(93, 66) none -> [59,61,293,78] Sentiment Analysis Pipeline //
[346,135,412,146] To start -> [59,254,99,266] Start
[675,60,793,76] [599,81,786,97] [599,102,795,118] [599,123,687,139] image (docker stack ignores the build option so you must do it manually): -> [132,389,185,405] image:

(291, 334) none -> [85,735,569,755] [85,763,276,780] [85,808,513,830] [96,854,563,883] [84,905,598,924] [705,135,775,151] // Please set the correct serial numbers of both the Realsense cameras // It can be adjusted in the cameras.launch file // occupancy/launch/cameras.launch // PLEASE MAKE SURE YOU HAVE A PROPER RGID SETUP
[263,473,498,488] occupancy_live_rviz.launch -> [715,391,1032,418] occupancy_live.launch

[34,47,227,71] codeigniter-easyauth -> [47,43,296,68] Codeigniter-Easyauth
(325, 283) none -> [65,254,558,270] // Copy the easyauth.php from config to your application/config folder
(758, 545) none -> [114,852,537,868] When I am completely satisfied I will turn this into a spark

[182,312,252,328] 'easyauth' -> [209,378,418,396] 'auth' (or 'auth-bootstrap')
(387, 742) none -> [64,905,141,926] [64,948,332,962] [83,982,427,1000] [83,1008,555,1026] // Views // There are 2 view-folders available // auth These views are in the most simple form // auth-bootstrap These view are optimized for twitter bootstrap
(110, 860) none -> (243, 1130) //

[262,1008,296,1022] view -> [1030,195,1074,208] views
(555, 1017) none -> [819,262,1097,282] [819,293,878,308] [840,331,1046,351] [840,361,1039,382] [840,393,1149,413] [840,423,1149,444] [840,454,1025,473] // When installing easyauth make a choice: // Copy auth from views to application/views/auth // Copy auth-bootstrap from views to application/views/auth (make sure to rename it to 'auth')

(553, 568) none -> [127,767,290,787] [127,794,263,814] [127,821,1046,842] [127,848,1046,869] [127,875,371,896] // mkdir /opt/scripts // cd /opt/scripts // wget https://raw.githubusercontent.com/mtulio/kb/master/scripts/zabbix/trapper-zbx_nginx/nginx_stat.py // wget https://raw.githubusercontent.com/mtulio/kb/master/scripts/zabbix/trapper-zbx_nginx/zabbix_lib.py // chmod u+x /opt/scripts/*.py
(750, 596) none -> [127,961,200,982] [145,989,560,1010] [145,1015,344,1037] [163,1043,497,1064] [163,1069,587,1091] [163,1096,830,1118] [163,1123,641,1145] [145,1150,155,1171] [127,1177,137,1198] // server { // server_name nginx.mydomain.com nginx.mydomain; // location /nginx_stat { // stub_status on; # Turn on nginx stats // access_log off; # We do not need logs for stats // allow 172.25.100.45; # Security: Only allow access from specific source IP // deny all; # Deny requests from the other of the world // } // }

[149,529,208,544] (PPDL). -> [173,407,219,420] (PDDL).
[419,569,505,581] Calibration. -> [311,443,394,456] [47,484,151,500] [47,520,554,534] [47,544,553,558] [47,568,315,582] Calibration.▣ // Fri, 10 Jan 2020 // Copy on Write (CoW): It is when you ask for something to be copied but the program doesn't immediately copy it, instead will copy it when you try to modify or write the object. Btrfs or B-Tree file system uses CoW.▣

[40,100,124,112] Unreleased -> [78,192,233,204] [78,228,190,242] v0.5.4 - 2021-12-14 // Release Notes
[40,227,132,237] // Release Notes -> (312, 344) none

● EXERCISE PROMPT
Every line of the material must be given again exactly.

● RESPONSE TO THIS EXERCISE
(93, 66) none -> [59,61,293,78] Sentiment Analysis Pipeline //
[346,135,412,146] To start -> [59,254,99,266] Start
[675,60,793,76] [599,81,786,97] [599,102,795,118] [599,123,687,139] image (docker stack ignores the build option so you must do it manually): -> [132,389,185,405] image:

(291, 334) none -> [85,735,569,755] [85,763,276,780] [85,808,513,830] [96,854,563,883] [84,905,598,924] [705,135,775,151] // Please set the correct serial numbers of both the Realsense cameras // It can be adjusted in the cameras.launch file // occupancy/launch/cameras.launch // PLEASE MAKE SURE YOU HAVE A PROPER RGID SETUP
[263,473,498,488] occupancy_live_rviz.launch -> [715,391,1032,418] occupancy_live.launch

[34,47,227,71] codeigniter-easyauth -> [47,43,296,68] Codeigniter-Easyauth
(325, 283) none -> [65,254,558,270] // Copy the easyauth.php from config to your application/config folder
(758, 545) none -> [114,852,537,868] When I am completely satisfied I will turn this into a spark

[182,312,252,328] 'easyauth' -> [209,378,418,396] 'auth' (or 'auth-bootstrap')
(387, 742) none -> [64,905,141,926] [64,948,332,962] [83,982,427,1000] [83,1008,555,1026] // Views // There are 2 view-folders available // auth These views are in the most simple form // auth-bootstrap These view are optimized for twitter bootstrap
(110, 860) none -> (243, 1130) //

[262,1008,296,1022] view -> [1030,195,1074,208] views
(555, 1017) none -> [819,262,1097,282] [819,293,878,308] [840,331,1046,351] [840,361,1039,382] [840,393,1149,413] [840,423,1149,444] [840,454,1025,473] // When installing easyauth make a choice: // Copy auth from views to application/views/auth // Copy auth-bootstrap from views to application/views/auth (make sure to rename it to 'auth')

(553, 568) none -> [127,767,290,787] [127,794,263,814] [127,821,1046,842] [127,848,1046,869] [127,875,371,896] // mkdir /opt/scripts // cd /opt/scripts // wget https://raw.githubusercontent.com/mtulio/kb/master/scripts/zabbix/trapper-zbx_nginx/nginx_stat.py // wget https://raw.githubusercontent.com/mtulio/kb/master/scripts/zabbix/trapper-zbx_nginx/zabbix_lib.py // chmod u+x /opt/scripts/*.py
(750, 596) none -> [127,961,200,982] [145,989,560,1010] [145,1015,344,1037] [163,1043,497,1064] [163,1069,587,1091] [163,1096,830,1118] [163,1123,641,1145] [145,1150,155,1171] [127,1177,137,1198] // server { // server_name nginx.mydomain.com nginx.mydomain; // location /nginx_stat { // stub_status on; # Turn on nginx stats // access_log off; # We do not need logs for stats // allow 172.25.100.45; # Security: Only allow access from specific source IP // deny all; # Deny requests from the other of the world // } // }

[149,529,208,544] (PPDL). -> [173,407,219,420] (PDDL).
[419,569,505,581] Calibration. -> [311,443,394,456] [47,484,151,500] [47,520,554,534] [47,544,553,558] [47,568,315,582] Calibration.▣ // Fri, 10 Jan 2020 // Copy on Write (CoW): It is when you ask for something to be copied but the program doesn't immediately copy it, instead will copy it when you try to modify or write the object. Btrfs or B-Tree file system uses CoW.▣

[40,100,124,112] Unreleased -> [78,192,233,204] [78,228,190,242] v0.5.4 - 2021-12-14 // Release Notes
[40,227,132,237] // Release Notes -> (312, 344) none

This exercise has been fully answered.